IntroductionThe next time you hear someone pray aloud in public, pay close attention to the language being used. Not always, but quite often, you’ll hear words and phrases that are different from those we use in daily conversations with our coworkers, or during Friday-night get-togethers with friends, or on Sunday-evening phone calls to relatives. What you’re hearing is what pastor and poet Eugene Peterson called “godtalk,” an impersonal language to talk about or even to God. Godtalk is speech that ends up feeling like insider language, like a secret code consisting of the right words and phrases that only certain people have access to while the rest of us don’t. And occasions like public prayers are notorious for being full of it.
It’s not that there aren’t some words and phrases that naturally find a place in our prayers, but it’s that godtalk sounds, for lack of a better word,
polished. And because you hear it most often spoken by respected voices when it comes to matters of faith and spirituality—people who appear to have everything together—it’s not a stretch to say that godtalk can be a little, if not a lot, intimidating. The end result of such talk is that far too many people consider prayer, and maybe even God, a subject best left to the experts and/or the insiders. And that’s simply not true. Prayer is not a gated community.
The New Testament book of Luke (4:18–19, esv) records Jesus quoting these words:
“The Spirit of the Lord is upon me,
because he has anointed me
to proclaim good news to the poor.
He has sent me to proclaim liberty to the captives
and recovering of sight to the blind,
to set at liberty those who are oppressed,
to proclaim the year of the Lord’s favor.” The poor. The captives. The blind. Those who are oppressed. Think about that both literally and figuratively. God’s good news, which includes this amazing gift known as prayer, is precisely for those who don’t have it all together—which, if we’re honest, is all of us. Prayer is universal access.
Is there some kind of antidote or resistance to this godtalk? Yes, you’re in luck, for we have the gift of the biblical book of Psalms—a collection of 150 poems, songs, and prayers written over hundreds of years by a handful of authors that covers the spectrum of human experiences and emotions— from the happy to the sad to the joyful to the bittersweet to the grateful to the whiny to the angry-shaking-your-fists-at-the-sky to the down-on-hands-and-knees-whispering-please. As Eugene Peterson, the beloved translator of
The Message Bible, explains, one of the first things we realize is that in prayer “anything goes.”
Don’t miss that phrase: “anything goes.”
Although many English translations present otherwise, the language originally used in the Psalms (Hebrew) is a far cry from polished. The psalms in their intended language are raw, earthy, honest, personal, and from time to time just downright awkward. This is language not from people who have their lives all together, but rather from those getting everything in their lives out in the open before God. While we’re at it, that’s a good working definition of prayer—“Getting everything out in the open before God.”

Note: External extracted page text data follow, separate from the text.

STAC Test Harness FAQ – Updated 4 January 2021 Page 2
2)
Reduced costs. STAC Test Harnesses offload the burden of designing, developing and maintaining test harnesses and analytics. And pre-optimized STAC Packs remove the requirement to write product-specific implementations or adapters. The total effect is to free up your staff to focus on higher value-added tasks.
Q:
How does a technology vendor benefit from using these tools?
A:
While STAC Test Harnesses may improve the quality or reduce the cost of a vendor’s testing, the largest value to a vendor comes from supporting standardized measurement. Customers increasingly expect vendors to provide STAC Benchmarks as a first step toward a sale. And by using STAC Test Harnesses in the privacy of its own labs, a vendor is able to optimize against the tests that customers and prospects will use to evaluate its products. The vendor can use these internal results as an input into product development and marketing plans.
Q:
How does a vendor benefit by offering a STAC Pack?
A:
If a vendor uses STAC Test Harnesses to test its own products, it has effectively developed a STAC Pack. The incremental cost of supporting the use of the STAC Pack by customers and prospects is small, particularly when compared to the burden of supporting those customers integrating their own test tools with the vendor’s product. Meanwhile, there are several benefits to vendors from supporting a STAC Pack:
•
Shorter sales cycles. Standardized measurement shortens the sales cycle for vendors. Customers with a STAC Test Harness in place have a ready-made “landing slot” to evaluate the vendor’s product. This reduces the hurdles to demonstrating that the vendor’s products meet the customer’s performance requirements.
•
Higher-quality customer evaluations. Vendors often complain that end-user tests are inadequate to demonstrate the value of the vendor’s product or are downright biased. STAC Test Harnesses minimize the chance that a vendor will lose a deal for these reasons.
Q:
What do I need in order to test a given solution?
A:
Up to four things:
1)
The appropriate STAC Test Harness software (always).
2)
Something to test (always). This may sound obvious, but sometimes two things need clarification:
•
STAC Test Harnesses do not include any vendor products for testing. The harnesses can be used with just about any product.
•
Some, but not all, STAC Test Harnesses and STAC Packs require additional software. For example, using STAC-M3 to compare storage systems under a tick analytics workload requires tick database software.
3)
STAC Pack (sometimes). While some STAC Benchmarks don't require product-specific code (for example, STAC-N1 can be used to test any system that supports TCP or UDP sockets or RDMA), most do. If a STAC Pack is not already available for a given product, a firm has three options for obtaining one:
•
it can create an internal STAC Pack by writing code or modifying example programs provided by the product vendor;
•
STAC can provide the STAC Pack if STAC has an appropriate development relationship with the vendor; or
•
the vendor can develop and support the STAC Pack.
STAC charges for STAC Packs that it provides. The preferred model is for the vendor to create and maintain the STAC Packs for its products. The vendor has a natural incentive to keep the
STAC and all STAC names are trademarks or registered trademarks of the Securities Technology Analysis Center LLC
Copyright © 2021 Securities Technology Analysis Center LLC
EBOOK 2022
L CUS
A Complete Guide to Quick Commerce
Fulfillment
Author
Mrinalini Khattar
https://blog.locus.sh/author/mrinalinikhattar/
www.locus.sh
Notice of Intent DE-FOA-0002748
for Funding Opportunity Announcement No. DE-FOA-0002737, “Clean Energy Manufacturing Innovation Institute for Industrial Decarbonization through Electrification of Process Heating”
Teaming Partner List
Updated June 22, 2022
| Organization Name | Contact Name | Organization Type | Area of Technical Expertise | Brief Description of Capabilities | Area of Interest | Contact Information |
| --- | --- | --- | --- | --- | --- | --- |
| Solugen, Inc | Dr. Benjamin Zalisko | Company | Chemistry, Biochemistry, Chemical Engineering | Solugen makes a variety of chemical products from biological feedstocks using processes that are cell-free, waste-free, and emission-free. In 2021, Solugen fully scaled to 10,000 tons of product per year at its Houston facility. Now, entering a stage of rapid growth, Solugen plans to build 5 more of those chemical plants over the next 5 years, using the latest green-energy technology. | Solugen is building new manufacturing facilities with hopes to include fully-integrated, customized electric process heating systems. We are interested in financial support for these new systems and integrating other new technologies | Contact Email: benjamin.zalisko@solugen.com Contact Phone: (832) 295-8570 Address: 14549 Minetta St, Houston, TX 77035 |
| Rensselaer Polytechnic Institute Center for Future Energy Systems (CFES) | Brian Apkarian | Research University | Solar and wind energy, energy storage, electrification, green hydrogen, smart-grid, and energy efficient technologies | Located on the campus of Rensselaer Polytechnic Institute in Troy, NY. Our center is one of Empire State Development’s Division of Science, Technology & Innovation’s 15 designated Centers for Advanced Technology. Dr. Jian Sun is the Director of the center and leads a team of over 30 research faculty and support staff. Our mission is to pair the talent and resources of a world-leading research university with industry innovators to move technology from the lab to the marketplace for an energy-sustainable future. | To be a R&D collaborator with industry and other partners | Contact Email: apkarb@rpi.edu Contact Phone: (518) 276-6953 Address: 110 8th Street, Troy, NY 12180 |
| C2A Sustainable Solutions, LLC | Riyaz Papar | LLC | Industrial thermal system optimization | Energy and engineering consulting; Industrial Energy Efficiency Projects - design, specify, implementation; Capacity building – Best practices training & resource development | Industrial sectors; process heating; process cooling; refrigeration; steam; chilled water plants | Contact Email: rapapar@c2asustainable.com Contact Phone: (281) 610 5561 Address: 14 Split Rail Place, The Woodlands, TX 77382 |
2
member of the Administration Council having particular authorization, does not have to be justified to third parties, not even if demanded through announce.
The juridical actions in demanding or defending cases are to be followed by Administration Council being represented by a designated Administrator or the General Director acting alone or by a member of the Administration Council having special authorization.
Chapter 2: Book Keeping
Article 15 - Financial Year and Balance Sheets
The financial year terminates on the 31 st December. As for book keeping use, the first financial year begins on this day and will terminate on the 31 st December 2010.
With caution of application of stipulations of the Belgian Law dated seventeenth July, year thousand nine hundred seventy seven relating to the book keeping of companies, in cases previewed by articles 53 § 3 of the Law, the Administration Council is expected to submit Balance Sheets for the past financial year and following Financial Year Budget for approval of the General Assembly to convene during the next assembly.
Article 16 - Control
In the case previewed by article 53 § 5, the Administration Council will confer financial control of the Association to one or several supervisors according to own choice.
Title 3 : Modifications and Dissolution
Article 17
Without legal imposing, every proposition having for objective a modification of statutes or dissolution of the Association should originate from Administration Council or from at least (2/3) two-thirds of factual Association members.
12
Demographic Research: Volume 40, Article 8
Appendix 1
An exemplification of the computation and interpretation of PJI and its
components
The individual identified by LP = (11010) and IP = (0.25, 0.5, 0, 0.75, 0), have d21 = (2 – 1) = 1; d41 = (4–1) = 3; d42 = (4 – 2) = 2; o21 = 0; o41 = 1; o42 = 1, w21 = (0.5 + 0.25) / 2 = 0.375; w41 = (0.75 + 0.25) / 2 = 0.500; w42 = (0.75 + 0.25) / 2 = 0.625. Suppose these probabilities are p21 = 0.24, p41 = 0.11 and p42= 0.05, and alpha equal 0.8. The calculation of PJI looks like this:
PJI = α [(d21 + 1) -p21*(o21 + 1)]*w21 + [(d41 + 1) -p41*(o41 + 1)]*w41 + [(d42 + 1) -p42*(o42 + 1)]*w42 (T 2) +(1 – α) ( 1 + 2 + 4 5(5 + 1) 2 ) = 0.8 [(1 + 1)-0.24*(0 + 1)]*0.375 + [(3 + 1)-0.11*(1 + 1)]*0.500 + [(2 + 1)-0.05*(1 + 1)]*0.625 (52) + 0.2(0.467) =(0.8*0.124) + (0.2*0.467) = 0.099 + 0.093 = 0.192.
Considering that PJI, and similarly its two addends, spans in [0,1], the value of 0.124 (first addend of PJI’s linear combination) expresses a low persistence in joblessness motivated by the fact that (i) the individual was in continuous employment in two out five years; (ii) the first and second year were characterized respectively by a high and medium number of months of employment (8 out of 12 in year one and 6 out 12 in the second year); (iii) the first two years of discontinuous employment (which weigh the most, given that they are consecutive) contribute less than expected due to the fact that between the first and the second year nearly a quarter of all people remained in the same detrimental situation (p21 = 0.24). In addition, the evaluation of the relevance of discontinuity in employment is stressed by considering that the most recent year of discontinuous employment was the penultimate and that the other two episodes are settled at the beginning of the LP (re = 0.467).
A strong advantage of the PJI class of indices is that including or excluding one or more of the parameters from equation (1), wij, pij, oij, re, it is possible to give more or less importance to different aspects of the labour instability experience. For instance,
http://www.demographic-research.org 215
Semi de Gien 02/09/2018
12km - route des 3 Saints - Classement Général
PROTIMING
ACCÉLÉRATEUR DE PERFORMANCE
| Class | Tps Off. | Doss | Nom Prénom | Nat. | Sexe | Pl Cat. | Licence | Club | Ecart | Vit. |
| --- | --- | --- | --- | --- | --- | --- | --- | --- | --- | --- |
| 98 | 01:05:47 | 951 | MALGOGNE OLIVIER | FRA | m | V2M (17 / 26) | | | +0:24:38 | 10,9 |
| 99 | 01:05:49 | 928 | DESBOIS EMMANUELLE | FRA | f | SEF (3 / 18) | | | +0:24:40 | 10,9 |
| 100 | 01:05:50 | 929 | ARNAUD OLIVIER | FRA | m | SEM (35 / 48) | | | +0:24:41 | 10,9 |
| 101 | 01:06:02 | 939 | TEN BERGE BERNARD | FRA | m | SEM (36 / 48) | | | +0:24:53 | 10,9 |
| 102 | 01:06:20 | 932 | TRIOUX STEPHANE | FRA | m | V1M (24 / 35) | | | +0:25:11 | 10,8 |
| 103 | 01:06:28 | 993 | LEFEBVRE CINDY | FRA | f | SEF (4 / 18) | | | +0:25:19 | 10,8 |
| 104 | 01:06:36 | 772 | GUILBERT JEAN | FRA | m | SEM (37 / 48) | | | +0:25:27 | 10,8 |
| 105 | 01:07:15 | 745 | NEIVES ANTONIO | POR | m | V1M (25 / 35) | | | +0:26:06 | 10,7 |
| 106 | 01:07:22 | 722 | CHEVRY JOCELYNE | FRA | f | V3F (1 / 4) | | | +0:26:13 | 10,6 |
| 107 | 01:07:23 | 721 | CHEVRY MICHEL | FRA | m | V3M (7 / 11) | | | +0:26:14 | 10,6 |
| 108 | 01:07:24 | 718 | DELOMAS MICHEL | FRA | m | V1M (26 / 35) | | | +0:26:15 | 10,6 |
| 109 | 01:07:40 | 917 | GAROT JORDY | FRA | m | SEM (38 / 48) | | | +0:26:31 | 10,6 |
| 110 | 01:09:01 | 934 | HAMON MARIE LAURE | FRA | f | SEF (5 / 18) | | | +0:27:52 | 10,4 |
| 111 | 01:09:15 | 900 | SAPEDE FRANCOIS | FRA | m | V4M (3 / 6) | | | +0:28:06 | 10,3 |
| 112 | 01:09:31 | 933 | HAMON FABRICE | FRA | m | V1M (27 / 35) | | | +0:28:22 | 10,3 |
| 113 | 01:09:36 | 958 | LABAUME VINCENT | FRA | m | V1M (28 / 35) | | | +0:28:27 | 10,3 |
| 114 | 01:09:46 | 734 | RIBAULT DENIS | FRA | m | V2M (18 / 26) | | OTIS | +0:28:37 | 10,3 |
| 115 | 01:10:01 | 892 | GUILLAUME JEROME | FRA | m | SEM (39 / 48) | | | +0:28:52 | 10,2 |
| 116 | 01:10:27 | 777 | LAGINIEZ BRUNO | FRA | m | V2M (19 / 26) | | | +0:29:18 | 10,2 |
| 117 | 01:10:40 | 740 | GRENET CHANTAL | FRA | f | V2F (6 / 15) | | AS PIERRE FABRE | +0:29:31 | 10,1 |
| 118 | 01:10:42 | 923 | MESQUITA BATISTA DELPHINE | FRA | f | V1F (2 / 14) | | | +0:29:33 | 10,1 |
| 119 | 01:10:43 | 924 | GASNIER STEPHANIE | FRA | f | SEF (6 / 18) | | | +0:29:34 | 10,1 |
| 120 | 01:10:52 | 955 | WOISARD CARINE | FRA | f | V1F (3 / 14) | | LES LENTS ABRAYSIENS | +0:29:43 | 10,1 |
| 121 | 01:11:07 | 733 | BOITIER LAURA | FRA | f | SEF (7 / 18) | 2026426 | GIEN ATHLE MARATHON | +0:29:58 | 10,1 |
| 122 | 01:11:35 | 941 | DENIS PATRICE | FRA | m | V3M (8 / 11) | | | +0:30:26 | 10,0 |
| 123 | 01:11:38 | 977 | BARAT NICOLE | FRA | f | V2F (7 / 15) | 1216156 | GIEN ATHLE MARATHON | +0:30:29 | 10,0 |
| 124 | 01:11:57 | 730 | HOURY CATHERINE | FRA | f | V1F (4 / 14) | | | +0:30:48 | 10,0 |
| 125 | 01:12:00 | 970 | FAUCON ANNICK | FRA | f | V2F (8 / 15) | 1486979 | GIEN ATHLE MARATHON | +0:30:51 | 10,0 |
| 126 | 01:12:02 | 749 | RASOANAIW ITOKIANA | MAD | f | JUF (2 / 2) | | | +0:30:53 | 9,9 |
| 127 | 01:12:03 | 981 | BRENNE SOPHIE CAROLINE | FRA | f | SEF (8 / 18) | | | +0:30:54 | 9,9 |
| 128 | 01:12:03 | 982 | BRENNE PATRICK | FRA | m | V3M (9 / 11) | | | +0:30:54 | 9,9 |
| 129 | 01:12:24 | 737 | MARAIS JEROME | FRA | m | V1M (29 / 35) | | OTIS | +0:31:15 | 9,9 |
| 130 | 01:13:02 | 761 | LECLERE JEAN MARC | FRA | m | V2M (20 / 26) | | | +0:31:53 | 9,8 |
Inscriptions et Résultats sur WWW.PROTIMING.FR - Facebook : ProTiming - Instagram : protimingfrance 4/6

The psalms teach us the language of prayer. If we learn the language, then we can begin to see that God’s interested in every bit of life—nothing’s off limits. Nothing. Remember, “anything goes.” Everything is a context for prayer. And if we learn the language, we’ll realize that the only thing we need to pray our own psalms—to pray our own prayers—is honesty. No polish, no insider language, no secret handshake, no ducks all in a row. Just honesty. If we learn the language, then we’re on our way to following the apostle Paul’s encouragement to “pray without ceasing” (1 Thessalonians 5:17, esv). In other words, living a life of constant prayer.
PLEASE NOTE: Learning to write your own psalms is not intended to be a substitute for reading and praying the biblical psalms, but rather a practice to complement the discipline that has been a part of the lives of Christians for centuries.